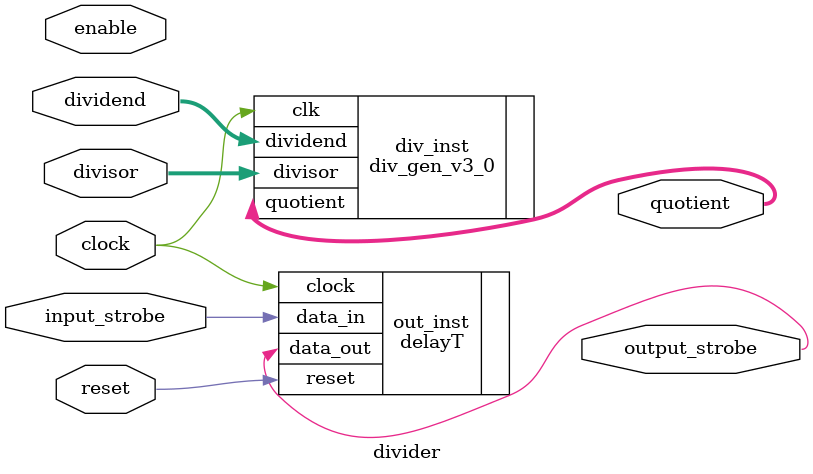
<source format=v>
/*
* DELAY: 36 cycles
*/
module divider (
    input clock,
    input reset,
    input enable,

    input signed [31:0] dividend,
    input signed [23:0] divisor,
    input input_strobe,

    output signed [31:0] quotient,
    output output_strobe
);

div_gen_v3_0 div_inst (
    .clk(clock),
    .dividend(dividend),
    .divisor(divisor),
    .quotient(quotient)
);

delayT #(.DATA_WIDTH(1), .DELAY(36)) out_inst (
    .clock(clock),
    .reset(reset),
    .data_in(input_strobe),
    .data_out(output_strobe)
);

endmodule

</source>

—————

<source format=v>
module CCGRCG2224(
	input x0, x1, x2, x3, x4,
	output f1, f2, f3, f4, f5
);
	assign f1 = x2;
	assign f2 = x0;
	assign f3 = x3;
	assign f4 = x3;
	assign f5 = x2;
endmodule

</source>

—————

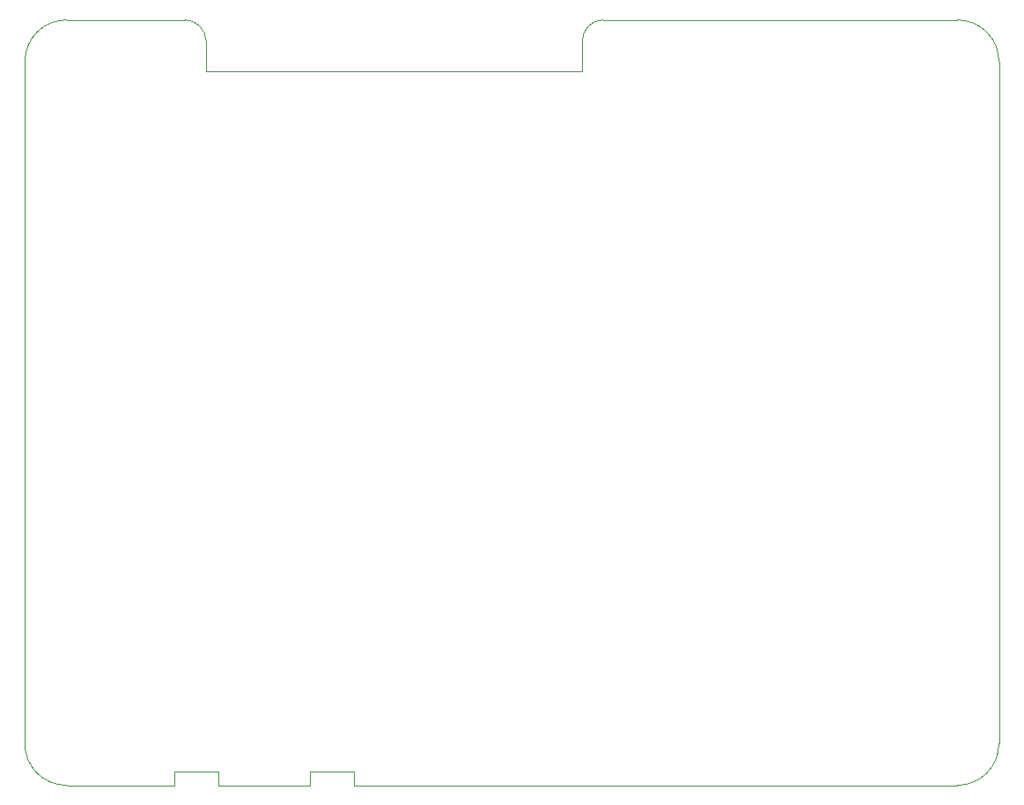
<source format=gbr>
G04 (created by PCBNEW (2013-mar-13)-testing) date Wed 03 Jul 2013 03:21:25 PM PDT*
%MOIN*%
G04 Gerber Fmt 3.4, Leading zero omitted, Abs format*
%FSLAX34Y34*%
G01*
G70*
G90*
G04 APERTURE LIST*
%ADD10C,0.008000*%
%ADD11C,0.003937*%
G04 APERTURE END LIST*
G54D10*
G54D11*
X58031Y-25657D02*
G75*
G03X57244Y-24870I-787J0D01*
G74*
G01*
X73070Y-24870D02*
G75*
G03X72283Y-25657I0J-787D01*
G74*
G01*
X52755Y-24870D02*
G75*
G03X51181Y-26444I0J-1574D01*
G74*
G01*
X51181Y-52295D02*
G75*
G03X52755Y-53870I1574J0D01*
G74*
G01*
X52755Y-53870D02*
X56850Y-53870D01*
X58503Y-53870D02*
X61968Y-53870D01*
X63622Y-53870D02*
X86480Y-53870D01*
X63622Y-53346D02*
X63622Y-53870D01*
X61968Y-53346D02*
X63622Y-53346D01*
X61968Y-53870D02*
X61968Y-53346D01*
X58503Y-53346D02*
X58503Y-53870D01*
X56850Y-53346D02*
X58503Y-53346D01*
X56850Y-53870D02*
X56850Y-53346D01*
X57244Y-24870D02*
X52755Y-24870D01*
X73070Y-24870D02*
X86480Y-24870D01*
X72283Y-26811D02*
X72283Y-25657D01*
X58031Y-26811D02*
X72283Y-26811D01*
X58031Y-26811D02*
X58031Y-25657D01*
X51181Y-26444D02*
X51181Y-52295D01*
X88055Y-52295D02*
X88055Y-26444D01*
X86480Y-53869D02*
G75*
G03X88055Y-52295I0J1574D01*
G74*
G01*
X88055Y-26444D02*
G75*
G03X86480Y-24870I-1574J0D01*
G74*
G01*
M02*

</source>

—————

* [Work item] Set down, from the entries above, exactly the lines from the one with "G03X72283Y-25657I0J-787D01*" up to and including the one with "X63622Y-53870D01*", and no other lines.

* [Written solution]
G03X72283Y-25657I0J-787D01*
G74*
G01*
X52755Y-24870D02*
G75*
G03X51181Y-26444I0J-1574D01*
G74*
G01*
X51181Y-52295D02*
G75*
G03X52755Y-53870I1574J0D01*
G74*
G01*
X52755Y-53870D02*
X56850Y-53870D01*
X58503Y-53870D02*
X61968Y-53870D01*
X63622Y-53870D02*
X86480Y-53870D01*
X63622Y-53346D02*
X63622Y-53870D01*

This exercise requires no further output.